The availability of L1 and L2 caches varies with different ARC HS4x family members; the capacities of both these and the CCMs (closely coupled instruction and data memory arrays) are also user-configurable (Table 1). Other options include the aforementioned MMU, along with an IEEE 754-compliant FPU (floating point unit), a MPU (memory protection unit), a DMA (direct memory access) engine, and real-time trace capabilities. And as with other ARC core families, ARC HS4x also supports APEX (ARC Processor EXtension) technology, which enables licensees to add their own custom processor features via the hardware compiler found in Synopsys' toolset.
Table 1. Standard and optional features of various ARC HS3x and ARC HS4x processor core variants.
All ARC HS4x variants, along with their ARC HS3x precursors, integrate a separate processing pipeline for a 32-bit MAC, alternatively usable as dual 32x16 MACs and (for many operations) a quad 16x16 MAC cluster. With the ARC HS45D and HS47D members of the ARC HS4x family, both this MAC and the aforementioned ALUs are functionally enhanced to support the additional 150 software instructions found in the fuller ARCv2-DSP ISA. Synopsys' Thompson notes in these cases, the ARC HS4x's dual-issue architecture allows for the DSP-enhanced MAC and ALU pipelines (or other on-core resources) to operate concurrently, further boosting overall potential performance. Alternatively, if power consumption is the primary design constraint, an ARC HS4x- or HS4xD-based SoC is conceptually capable of delivering equivalent computing capabilities at lower clock speeds than that needed with an ARC HS3x-based SoC alternative.
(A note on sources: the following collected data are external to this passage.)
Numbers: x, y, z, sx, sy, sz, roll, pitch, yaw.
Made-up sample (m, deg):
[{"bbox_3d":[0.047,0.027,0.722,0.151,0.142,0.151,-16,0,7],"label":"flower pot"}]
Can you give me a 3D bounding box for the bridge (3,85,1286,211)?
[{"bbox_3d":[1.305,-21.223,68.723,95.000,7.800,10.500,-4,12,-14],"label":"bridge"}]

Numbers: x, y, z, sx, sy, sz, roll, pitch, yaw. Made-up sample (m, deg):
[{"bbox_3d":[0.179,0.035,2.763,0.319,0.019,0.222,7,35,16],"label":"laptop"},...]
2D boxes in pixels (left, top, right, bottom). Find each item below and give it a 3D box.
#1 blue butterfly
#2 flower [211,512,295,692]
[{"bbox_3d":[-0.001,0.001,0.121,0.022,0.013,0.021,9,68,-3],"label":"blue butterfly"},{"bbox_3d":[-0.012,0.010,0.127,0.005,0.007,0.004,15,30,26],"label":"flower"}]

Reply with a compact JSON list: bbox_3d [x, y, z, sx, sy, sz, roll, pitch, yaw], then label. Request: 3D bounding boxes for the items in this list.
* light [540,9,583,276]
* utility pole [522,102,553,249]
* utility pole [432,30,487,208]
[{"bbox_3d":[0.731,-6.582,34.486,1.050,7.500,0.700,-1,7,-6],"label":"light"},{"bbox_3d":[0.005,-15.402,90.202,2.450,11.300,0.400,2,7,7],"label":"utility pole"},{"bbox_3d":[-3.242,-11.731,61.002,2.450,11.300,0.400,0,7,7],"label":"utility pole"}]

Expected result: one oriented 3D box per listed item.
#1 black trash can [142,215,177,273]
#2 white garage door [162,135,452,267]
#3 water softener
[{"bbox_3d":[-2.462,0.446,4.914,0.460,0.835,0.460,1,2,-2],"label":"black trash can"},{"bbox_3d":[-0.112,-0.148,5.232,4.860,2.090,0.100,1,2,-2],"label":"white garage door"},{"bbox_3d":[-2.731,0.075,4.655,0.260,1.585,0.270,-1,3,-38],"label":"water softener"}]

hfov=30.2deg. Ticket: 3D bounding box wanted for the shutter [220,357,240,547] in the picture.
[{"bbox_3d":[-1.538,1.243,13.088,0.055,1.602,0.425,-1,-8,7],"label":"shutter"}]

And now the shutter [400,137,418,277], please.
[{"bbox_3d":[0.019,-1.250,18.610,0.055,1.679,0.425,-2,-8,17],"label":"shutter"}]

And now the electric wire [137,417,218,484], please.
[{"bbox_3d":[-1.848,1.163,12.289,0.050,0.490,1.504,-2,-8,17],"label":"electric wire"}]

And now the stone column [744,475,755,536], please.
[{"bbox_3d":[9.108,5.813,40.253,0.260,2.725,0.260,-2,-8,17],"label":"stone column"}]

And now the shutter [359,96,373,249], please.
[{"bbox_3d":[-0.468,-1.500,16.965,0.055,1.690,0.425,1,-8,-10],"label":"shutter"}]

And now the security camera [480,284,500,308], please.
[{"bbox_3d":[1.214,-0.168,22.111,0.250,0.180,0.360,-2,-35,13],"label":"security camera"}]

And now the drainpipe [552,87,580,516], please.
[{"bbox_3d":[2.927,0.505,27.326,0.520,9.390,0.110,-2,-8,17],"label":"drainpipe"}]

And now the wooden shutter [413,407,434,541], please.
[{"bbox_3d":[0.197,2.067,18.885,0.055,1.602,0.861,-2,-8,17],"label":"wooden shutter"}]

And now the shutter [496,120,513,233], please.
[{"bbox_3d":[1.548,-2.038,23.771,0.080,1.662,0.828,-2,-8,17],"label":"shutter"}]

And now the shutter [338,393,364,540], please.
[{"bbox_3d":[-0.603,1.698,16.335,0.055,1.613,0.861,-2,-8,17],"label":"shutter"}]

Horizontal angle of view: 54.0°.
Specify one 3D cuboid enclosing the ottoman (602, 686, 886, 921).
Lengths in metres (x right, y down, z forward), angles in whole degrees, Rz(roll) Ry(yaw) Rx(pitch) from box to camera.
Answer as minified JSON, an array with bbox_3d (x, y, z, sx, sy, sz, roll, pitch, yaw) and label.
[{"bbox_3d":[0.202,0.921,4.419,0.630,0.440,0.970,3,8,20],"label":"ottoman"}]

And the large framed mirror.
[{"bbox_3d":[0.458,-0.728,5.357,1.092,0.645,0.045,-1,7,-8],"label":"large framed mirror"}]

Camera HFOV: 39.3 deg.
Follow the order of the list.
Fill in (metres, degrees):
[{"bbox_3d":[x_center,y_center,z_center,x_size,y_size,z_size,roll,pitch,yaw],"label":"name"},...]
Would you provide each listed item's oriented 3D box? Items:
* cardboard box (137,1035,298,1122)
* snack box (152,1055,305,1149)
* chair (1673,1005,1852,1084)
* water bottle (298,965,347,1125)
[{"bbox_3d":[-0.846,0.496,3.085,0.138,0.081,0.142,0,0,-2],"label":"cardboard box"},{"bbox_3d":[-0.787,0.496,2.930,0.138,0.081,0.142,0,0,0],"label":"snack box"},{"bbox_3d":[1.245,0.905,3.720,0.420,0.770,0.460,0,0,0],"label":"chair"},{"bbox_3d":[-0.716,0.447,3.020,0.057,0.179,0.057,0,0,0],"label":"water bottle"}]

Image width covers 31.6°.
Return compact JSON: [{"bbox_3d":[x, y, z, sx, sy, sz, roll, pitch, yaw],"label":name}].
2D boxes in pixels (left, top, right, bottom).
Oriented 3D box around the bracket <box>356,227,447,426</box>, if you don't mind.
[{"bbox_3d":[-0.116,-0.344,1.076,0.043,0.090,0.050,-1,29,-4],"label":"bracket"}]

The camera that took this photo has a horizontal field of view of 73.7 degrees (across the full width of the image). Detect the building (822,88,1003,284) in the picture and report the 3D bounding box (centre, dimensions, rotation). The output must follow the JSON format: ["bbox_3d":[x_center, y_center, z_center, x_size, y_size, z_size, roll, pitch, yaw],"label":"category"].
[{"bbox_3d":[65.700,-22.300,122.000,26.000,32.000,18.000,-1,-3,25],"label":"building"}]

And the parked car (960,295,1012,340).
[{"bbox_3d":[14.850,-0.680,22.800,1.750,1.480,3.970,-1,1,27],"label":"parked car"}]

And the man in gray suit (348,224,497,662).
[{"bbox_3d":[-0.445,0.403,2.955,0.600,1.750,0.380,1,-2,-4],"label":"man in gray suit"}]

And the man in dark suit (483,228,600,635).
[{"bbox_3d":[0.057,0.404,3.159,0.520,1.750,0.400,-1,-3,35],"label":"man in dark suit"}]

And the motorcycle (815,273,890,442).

Synopsys' Thompson positioned ARC HS4xD as primarily focused on the digital signal processing functions found in audio, speech, and wireless baseband applications. For all but the most rudimentary computer vision operations, conversely, a vision-tailored processing core such as the DesignWare EV6x is more appropriate, he suggested, with one of the company's CNN cores particularly relevant for deep learning-based applications. All five initial ARC HS4x/4xD variants are now available for licensing, with several of them already delivered to licensees and currently in design with tape-outs pending, according to Thompson. Forecasted ARC HS4 clock speeds range up to 2.2 GHz on a 28 nm process, or 2.5 GHz on a 16 nm FinFET process. The company plans to continue to offer the ARC HS3x family for more modest performance applications that value low silicon area and power draw; on 16 nm FinFET, for example, ARC HS3x cores can be as small as 0.06mm2 and consume as little as 30µW/MHz of power, he says.